Separate offenses exist for having specific prohibited levels of alcohol, cannabis, or certain other drugs in the blood within two hours of driving, in addition to impaired driving.
Alcohol: 80 milligrams (mg) or more of alcohol per 100 milliliters (ml) of blood.
Cannabis (THC): Two prohibited levels exist for THC, the primary psychoactive component of cannabis: it is a less severe offense to have between 2 nanograms (ng) and 5 ng of THC per ml of blood. It is a more severe offense to have 5 ng of THC or more per ml of blood.
Combination of alcohol and cannabis: When found in combination, the prohibited levels of alcohol and cannabis are 50mg or more of alcohol per 100ml blood and 2.5 ng or more of THC per ml of blood.
Other drugs: Having any detectable amount of LSD, psilocybin, psilocin (“magic mushrooms”), ketamine, PCP, cocaine, methamphetamine, or 6-mam (a heroin metabolite) in your system within two hours of driving is also prohibited.
The prohibited level for GHB is 5mg or more per liter of blood, as the body can naturally produce low levels of this drug.

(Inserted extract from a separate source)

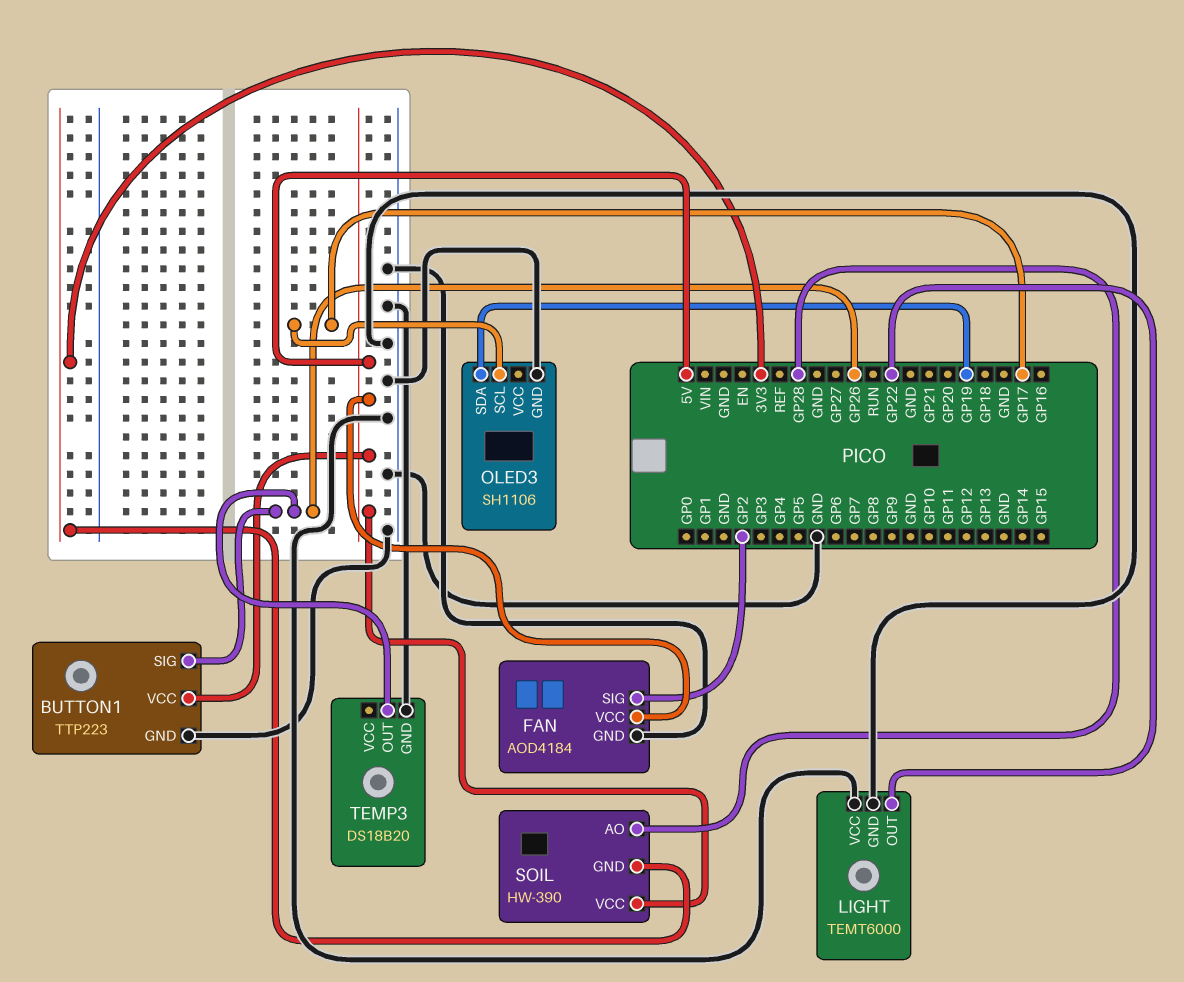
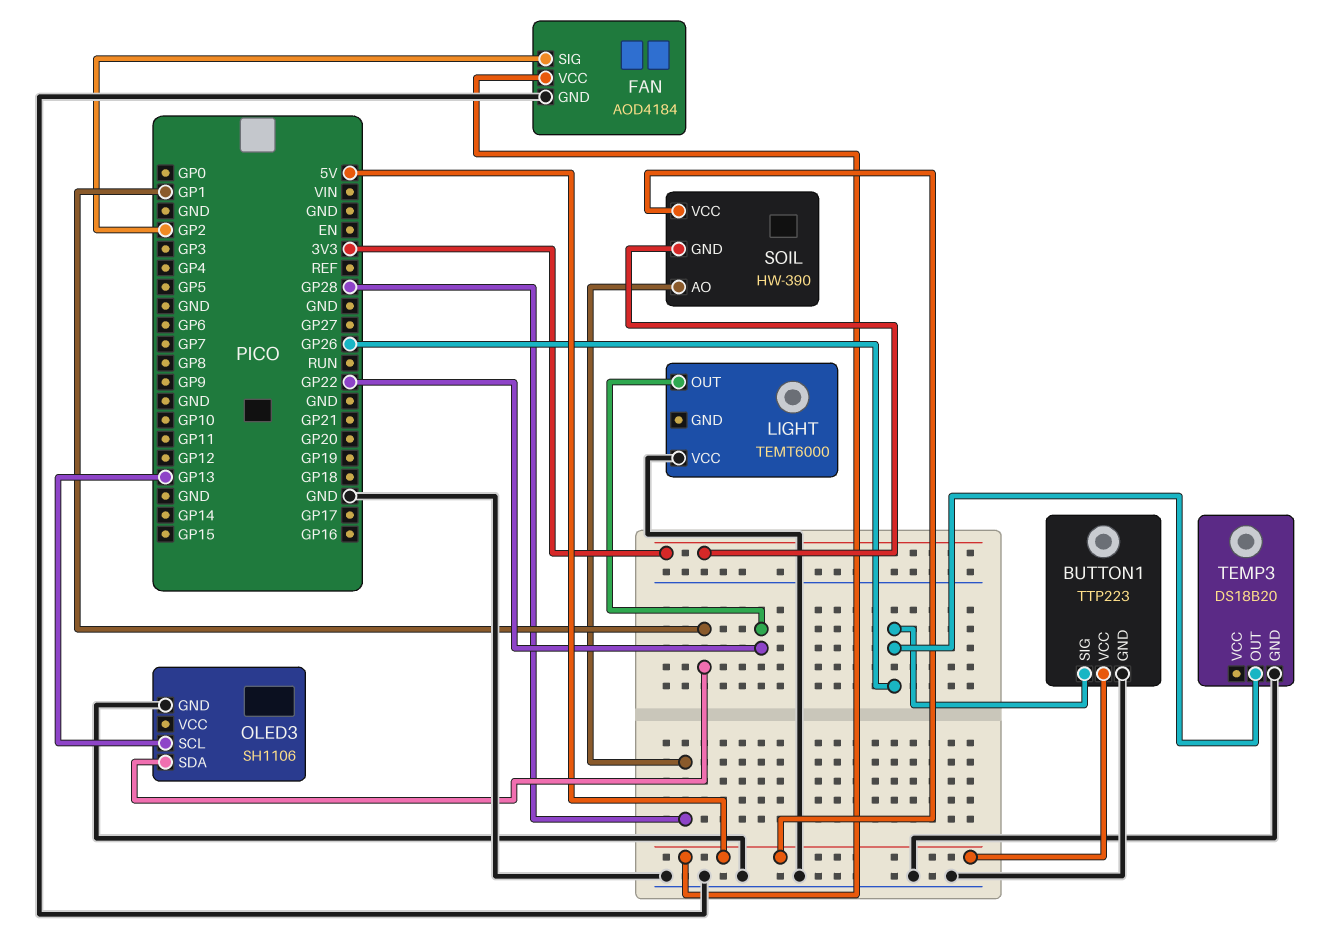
LIGHT pin GND: GND -> none
OLED3 pin SCL: GP17 -> GP13
OLED3 pin SDA: GP19 -> GP1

Both drunk and drugged driving are illegal and carry severe penalties, including fines, license suspension, and potential imprisonment.
The penalties for drunk driving and drugged driving are nearly identical:
1st offence: Mandatory minimum fine of $1000; Maximum imprisonment of 10 years
2nd offence: Mandatory minimum 30 days imprisonment; Maximum imprisonment of 10 years
3rd offence: Mandatory minimum 120 days imprisonment; Maximum imprisonment of 10 years
How Cannabis Affects Driving Skills
The effects of marijuana on individuals can vary greatly. Numerous factors contribute to these differences, including:
- The method of consumption
- The quantity consumed
- The specific marijuana strain
- THC concentrations
Due to the varied effects of these factors, there is no clear guideline on the “safe” amount of marijuana consumption prior to driving. Moreover, it is unclear how long one should wait after using marijuana before it is considered safe to drive.

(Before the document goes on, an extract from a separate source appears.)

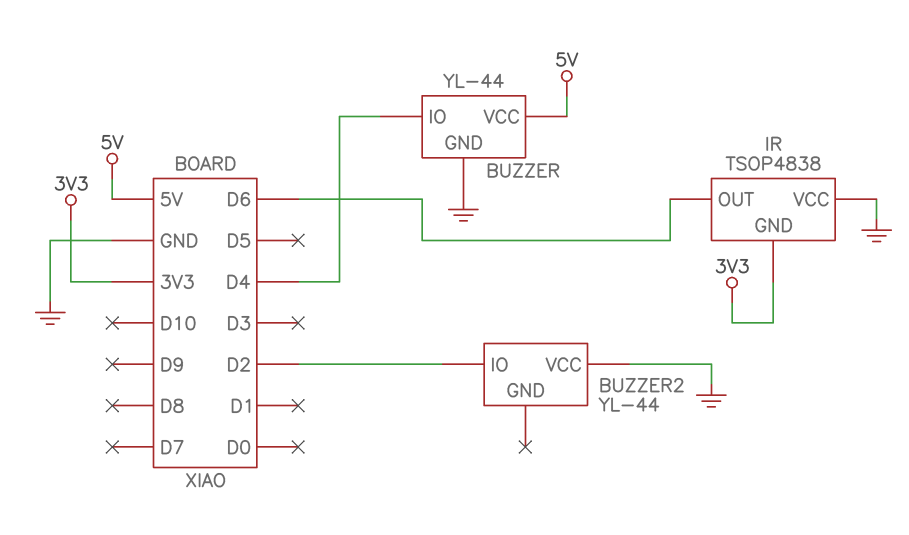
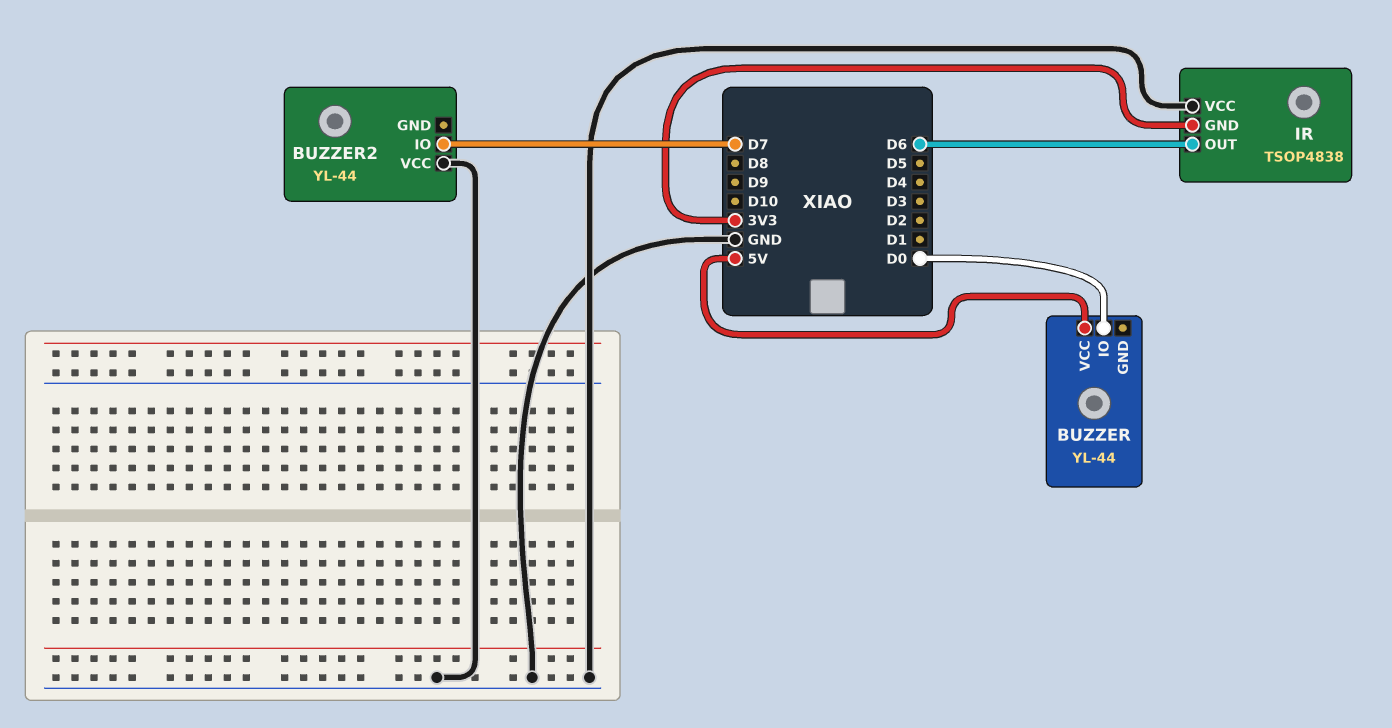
BUZZER pin GND: GND -> none
BUZZER pin IO: D4 -> D0
BUZZER2 pin IO: D2 -> D7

How Marijuana Impairs Driving Capabilities
Marijuana impairs driving abilities by affecting the following skills:
- Motor coordination
- Reaction time
- Short-term memory and concentration
- Maintaining a steady path
- Keeping consistent and safe speeds
- Decision-making abilities
- Handling unexpected situations
Consequently, it is advised to refrain from driving if you have recently used marijuana.

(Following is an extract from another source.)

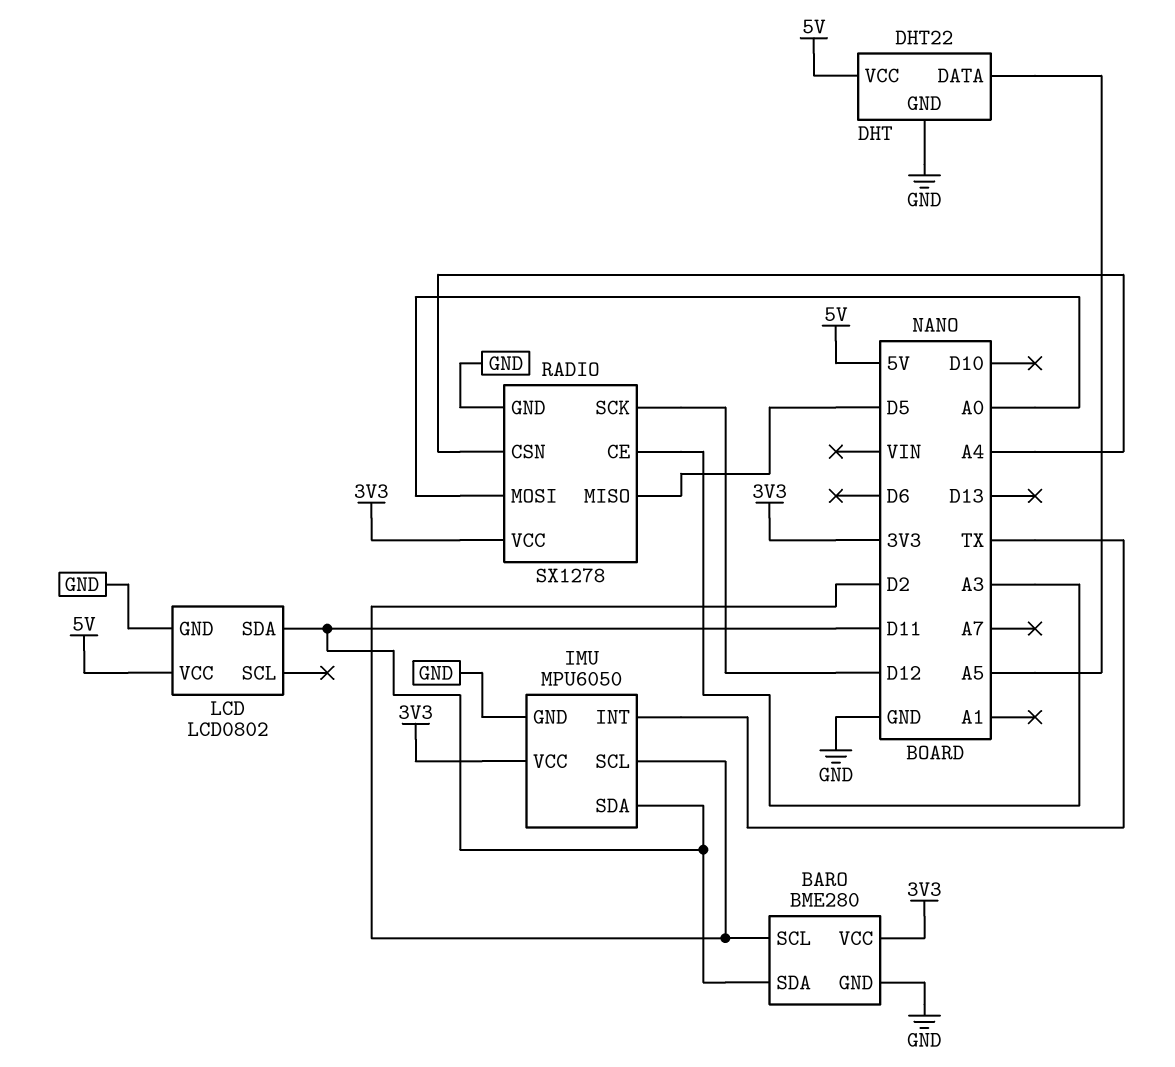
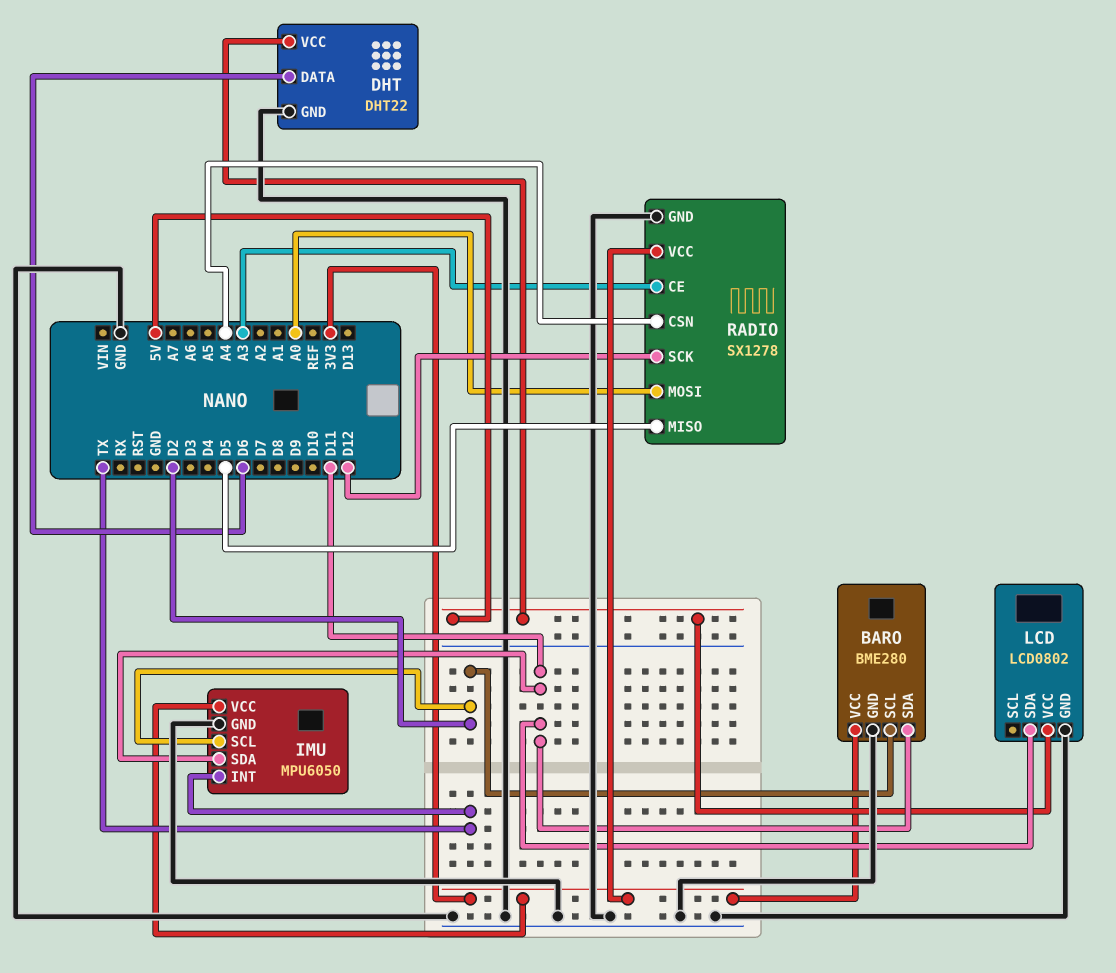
DHT pin DATA: A5 -> D6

Driving Under the Influence of Other Substances
Laws and regulations concerning impaired driving typically focus on a driver’s capacity to safely operate a vehicle rather than the specific substance causing the impairment. Besides cannabis, prescription drugs (such as opioids, cold medications, and pain relievers), over-the-counter medications, and illicit drugs (like cocaine and LSD) can also impair driving abilities.
Although over-the-counter and prescription drugs are legal when prescribed by a healthcare professional, driving under their influence is still considered impaired driving if they affect the driver’s ability to safely operate a vehicle. It is crucial for drivers to read the labels and adhere to the recommended dosages for these medications to minimize impairment risks.
How Alcohol Affects Driving Abilities
Alcohol impairs driving by affecting various cognitive and motor skills essential for safely operating a vehicle. When a person consumes alcohol, it is absorbed into the bloodstream and impacts the central nervous system. The degree of impairment depends on factors such as the volume of alcohol consumed, the consumption rate, body weight, and individual tolerance. Some key ways alcohol impairs driving include:
- Slower reaction time
- Hindered motor coordination
- Difficulty focusing
- Blurred or double vision
- Sleepiness and fatigue
Since even small amounts of cannabis can affect reaction time, driving with any trace of it in your system can increase the likelihood of accidents. Regardless of whether you have consumed alcohol, used drugs, or taken legal medications, driving while impaired is never advisable.